Destroy call in placement new


I have a basic question.

Generally, using placement new, we could construct the object on the preallocated memory.

Say for an example: My_CLass size is 20 Bytes and want to create a pool for 5 objects. So 5*20 => 100 bytes have been allocated and the starting address of the pool is 0x1234

Now, using placement new, i have placed 3 object in the memory pool.

My question is,

  1. Having that starting address 0x1234, Is there anyway to find the number of valid objects in the pool?

  2. If i destroy the second object, how system knows the next object to be created in the second position and so on?


Solution

  • For this discussion, the word "pool" is used to mean some kind of pre-allocated memory supposed to hold a set of objects of some particular kind (could be all one class, or different classes, related or unrelated)

    1. Maybe. It all depends on how the pool itself is designed and implemented.

    2. The pool, assuming a correct and working implementation that supports this sort of operation, will keep track of where free space is located, how big it is, etc.

      The way this often works is that there is a pointer stored in the pool's metadata (in other words, the data about the pool itself, where it is known what size the pool is, how many elements are allocated, etc), which is the head of a linked list of free elements in the pool. This is just ONE solution, but it's a fairly common one.
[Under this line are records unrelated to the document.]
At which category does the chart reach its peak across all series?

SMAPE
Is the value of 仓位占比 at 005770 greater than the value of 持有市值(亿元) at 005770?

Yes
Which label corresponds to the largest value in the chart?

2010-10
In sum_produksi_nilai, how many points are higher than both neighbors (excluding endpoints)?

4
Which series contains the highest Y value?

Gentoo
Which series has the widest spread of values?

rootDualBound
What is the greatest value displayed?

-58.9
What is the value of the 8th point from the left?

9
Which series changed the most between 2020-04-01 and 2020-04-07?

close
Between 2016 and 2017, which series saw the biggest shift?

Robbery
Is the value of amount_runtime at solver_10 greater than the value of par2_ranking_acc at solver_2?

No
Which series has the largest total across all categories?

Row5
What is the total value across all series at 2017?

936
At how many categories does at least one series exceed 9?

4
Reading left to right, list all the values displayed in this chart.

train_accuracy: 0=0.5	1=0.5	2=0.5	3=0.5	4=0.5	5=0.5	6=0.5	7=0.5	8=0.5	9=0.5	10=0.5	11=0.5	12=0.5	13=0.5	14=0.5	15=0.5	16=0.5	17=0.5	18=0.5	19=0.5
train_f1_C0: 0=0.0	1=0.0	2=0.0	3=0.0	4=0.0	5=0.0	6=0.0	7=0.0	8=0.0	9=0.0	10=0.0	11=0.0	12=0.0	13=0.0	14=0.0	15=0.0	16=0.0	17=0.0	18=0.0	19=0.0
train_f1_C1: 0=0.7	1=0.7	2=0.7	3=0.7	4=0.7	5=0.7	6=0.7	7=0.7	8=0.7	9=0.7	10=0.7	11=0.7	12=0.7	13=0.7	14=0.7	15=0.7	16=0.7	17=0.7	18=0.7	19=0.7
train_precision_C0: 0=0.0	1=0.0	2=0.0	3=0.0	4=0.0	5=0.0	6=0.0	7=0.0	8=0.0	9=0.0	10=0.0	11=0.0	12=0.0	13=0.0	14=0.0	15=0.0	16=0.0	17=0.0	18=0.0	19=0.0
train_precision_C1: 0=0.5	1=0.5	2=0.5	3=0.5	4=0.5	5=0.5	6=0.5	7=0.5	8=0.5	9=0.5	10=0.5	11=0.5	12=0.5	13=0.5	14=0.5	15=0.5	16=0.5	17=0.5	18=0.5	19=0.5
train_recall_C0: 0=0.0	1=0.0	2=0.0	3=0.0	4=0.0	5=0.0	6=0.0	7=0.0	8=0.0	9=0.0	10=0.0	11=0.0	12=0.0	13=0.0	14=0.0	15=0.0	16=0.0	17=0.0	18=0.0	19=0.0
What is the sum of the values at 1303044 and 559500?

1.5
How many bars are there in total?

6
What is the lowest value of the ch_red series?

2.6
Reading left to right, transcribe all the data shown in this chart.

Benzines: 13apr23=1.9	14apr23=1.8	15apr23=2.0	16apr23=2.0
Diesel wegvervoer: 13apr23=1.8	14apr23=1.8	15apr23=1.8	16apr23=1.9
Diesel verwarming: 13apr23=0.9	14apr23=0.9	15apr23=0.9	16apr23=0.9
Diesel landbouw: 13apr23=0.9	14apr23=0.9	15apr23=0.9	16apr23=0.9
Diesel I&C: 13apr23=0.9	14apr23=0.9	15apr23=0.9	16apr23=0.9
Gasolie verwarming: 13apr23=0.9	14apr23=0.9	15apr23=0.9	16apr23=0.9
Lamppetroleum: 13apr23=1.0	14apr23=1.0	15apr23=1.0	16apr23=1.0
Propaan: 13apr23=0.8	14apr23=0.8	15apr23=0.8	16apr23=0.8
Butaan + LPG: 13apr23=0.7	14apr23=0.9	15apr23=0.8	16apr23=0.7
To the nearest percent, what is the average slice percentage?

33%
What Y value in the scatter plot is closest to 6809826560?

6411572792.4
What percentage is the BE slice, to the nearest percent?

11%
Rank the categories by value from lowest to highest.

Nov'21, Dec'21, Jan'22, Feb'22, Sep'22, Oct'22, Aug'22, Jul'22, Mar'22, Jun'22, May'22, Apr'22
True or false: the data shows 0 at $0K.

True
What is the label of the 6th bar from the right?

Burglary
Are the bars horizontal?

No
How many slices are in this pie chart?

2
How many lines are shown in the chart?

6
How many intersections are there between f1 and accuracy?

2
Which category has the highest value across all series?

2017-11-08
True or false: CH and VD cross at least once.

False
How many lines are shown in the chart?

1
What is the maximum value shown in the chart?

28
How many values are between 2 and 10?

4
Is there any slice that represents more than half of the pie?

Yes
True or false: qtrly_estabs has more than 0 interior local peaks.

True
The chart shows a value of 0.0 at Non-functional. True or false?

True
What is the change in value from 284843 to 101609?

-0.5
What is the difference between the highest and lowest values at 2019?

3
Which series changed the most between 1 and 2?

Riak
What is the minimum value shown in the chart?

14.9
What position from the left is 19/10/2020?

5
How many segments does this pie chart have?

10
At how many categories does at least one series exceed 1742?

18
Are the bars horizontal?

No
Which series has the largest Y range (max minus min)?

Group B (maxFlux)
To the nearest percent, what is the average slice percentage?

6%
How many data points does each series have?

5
    Note that there is absolutely no difference between this case and regular new allocating from the heap, except that if you have a specific pool that has the ability to track the number of elements in the pool, which the normal heap won't allow you to do directly (you can most perhaps find out how many allocations there are in total, but that would be anything from file-buffer allocations and dynamic strings to objects of type X, type Y - the heap itself doesn't track what the purpose of a particular allocation is, that's "someone else's problem").